• _练习任务 1_: 根据这段题解，根节点1的度数最多是多少？
• _练习任务 2_: 请把这段题解中从“#include<bits/stdc++.h>”开始、到“for(LL i=1;i<=n;i++)”为止（含这一处）的部分一字不差地抄录下来。

• _引用文本_:
..............................
简洁版题意：有n个节点的数，每个节点有不同的标号，求生成树匹配大小为k的方案数，其中除了根节点所有节点的度数不超过3，根节点1度数不超过2

考虑DP计数吧
$dp[i][j][0/1]$ 表示大小为i的子树，最大匹配是j，是否匹配当前节点的方案数
然后当i==n的时候和左右子树大小相同的情况需要特判掉

然后就是常规DP

#include<bits/stdc++.h>
using namespace std;
#define yyf 1000000007
#define N 60
#define LL long long
LL dp[N][N][2];
LL C[N][N];
void update(LL &a,LL b){a=(a+b)%yyf;}
int main(){
    LL n,k;scanf("%lld%lld",&n,&k);
    if(k*2>n){printf("0");return 0;}
    for(LL i=0;i<=n;i++)C[i][0]=1;
    for(LL i=1;i<=n;i++)
        for(LL j=1;j<=i;j++)C[i][j]=(C[i-1][j-1]+C[i-1][j])%yyf;
    dp[1][0][0]=dp[0][0][1]=1;
    for(LL siz=2;siz<=n;siz++)
..............................
• _所给材料_:
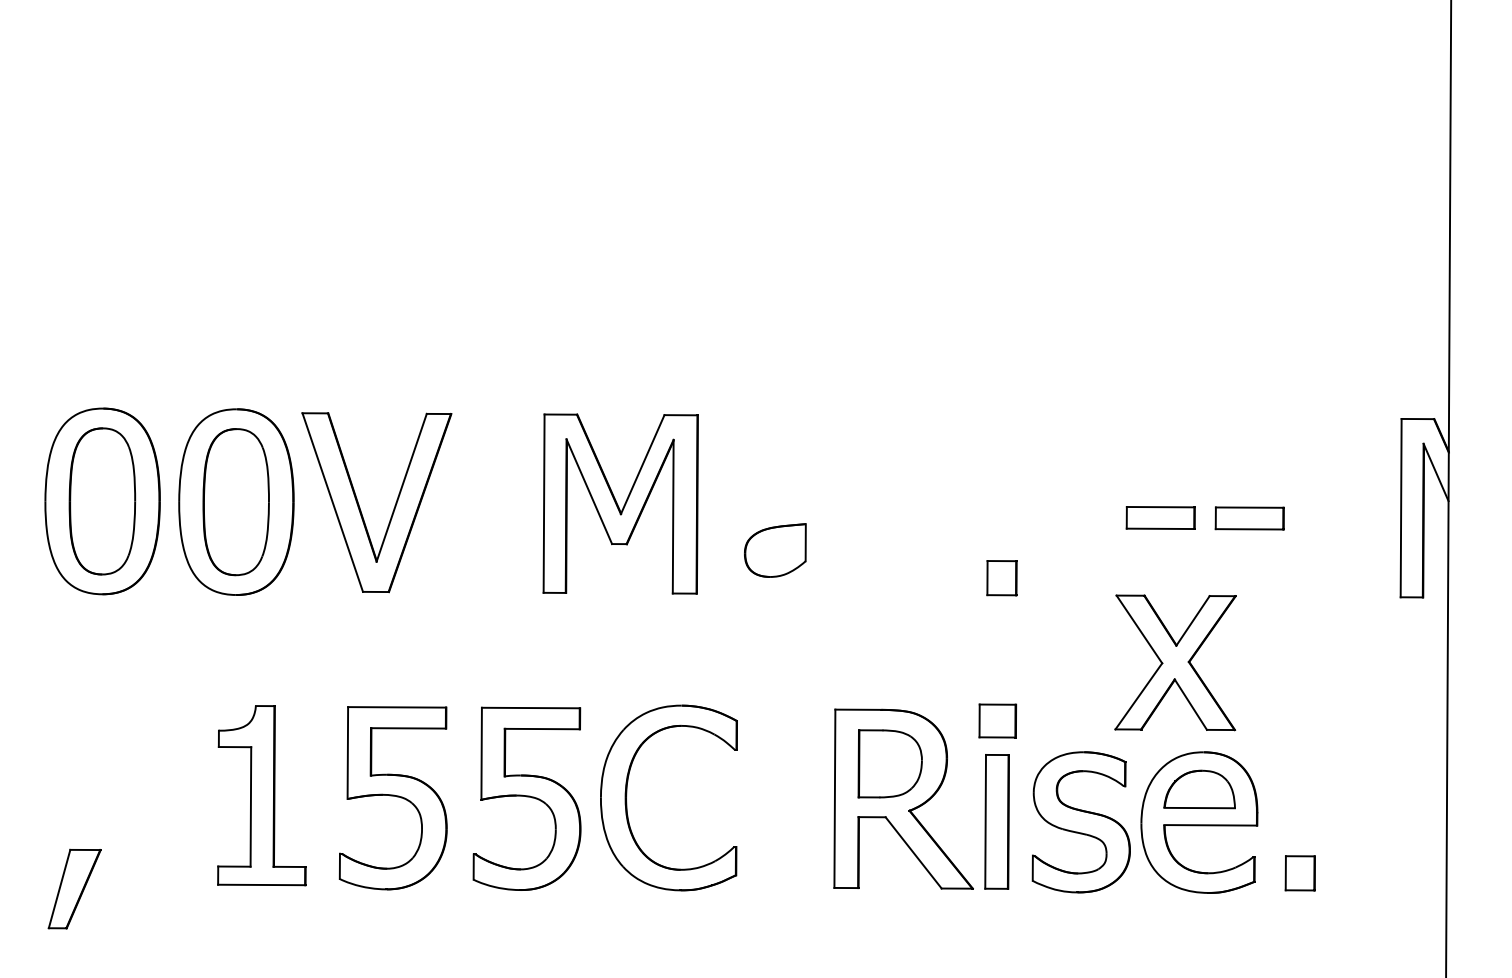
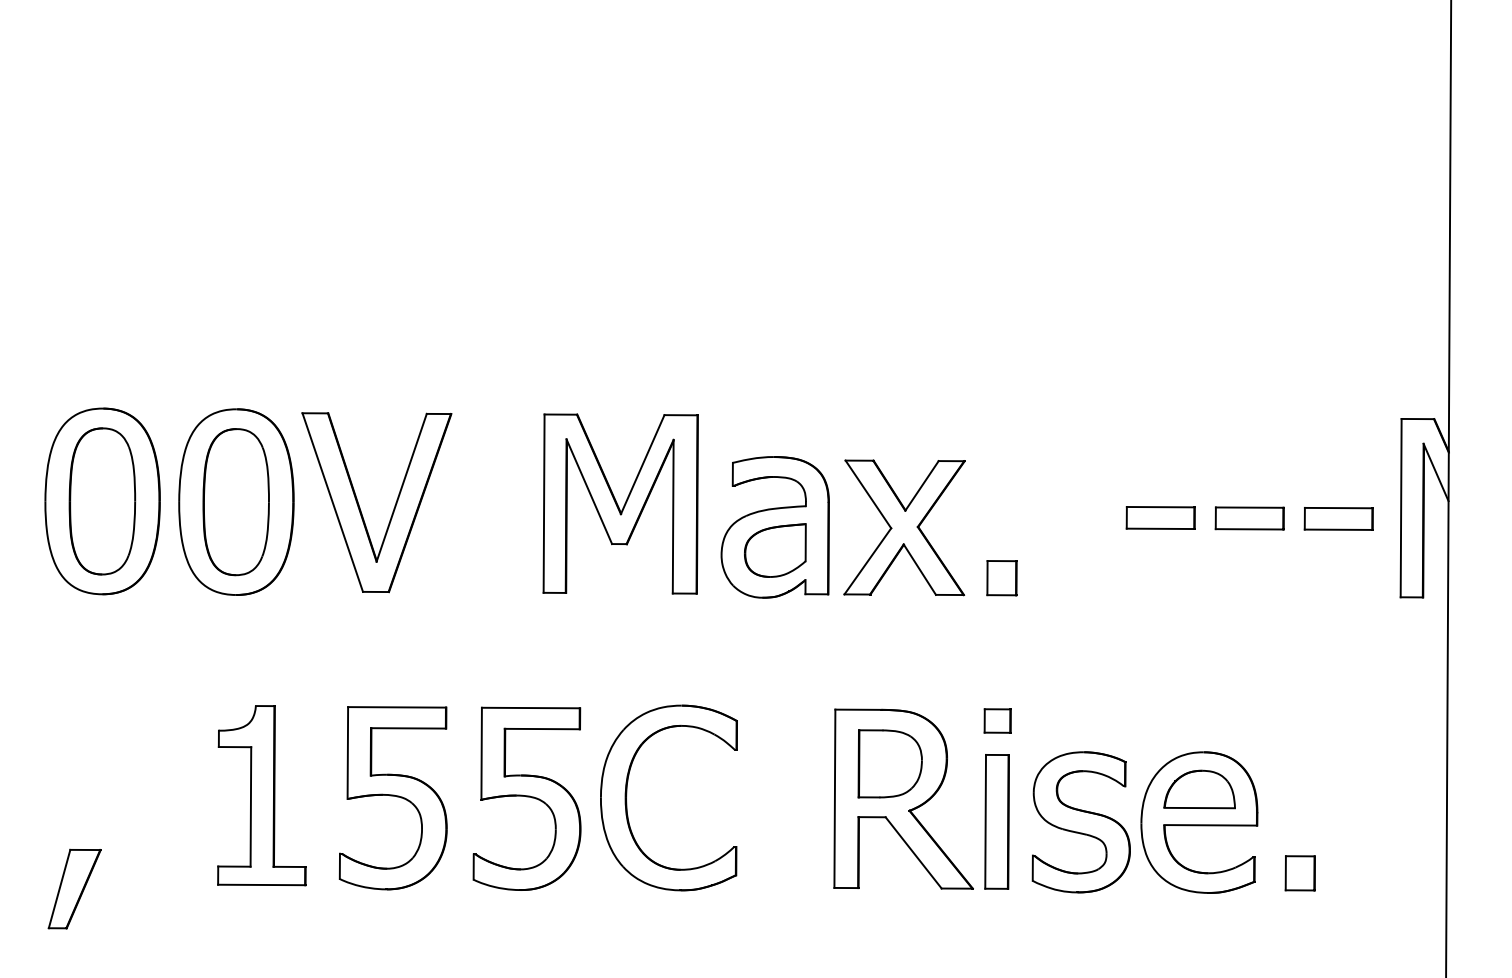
part at (1338, 518): none -> present
part at (774, 527): none -> present
part at (1175, 662) position: (1175, 662) -> (904, 527)
part at (997, 720) size: 40x36 px -> 29x26 px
..............................
• _练习解答 1_: 根节点1的度数不超过2。

• _练习解答 2_:
#include<bits/stdc++.h>
using namespace std;
#define yyf 1000000007
#define N 60
#define LL long long
LL dp[N][N][2];
LL C[N][N];
void update(LL &a,LL b){a=(a+b)%yyf;}
int main(){
    LL n,k;scanf("%lld%lld",&n,&k);
    if(k*2>n){printf("0");return 0;}
    for(LL i=0;i<=n;i++)C[i][0]=1;
    for(LL i=1;i<=n;i++)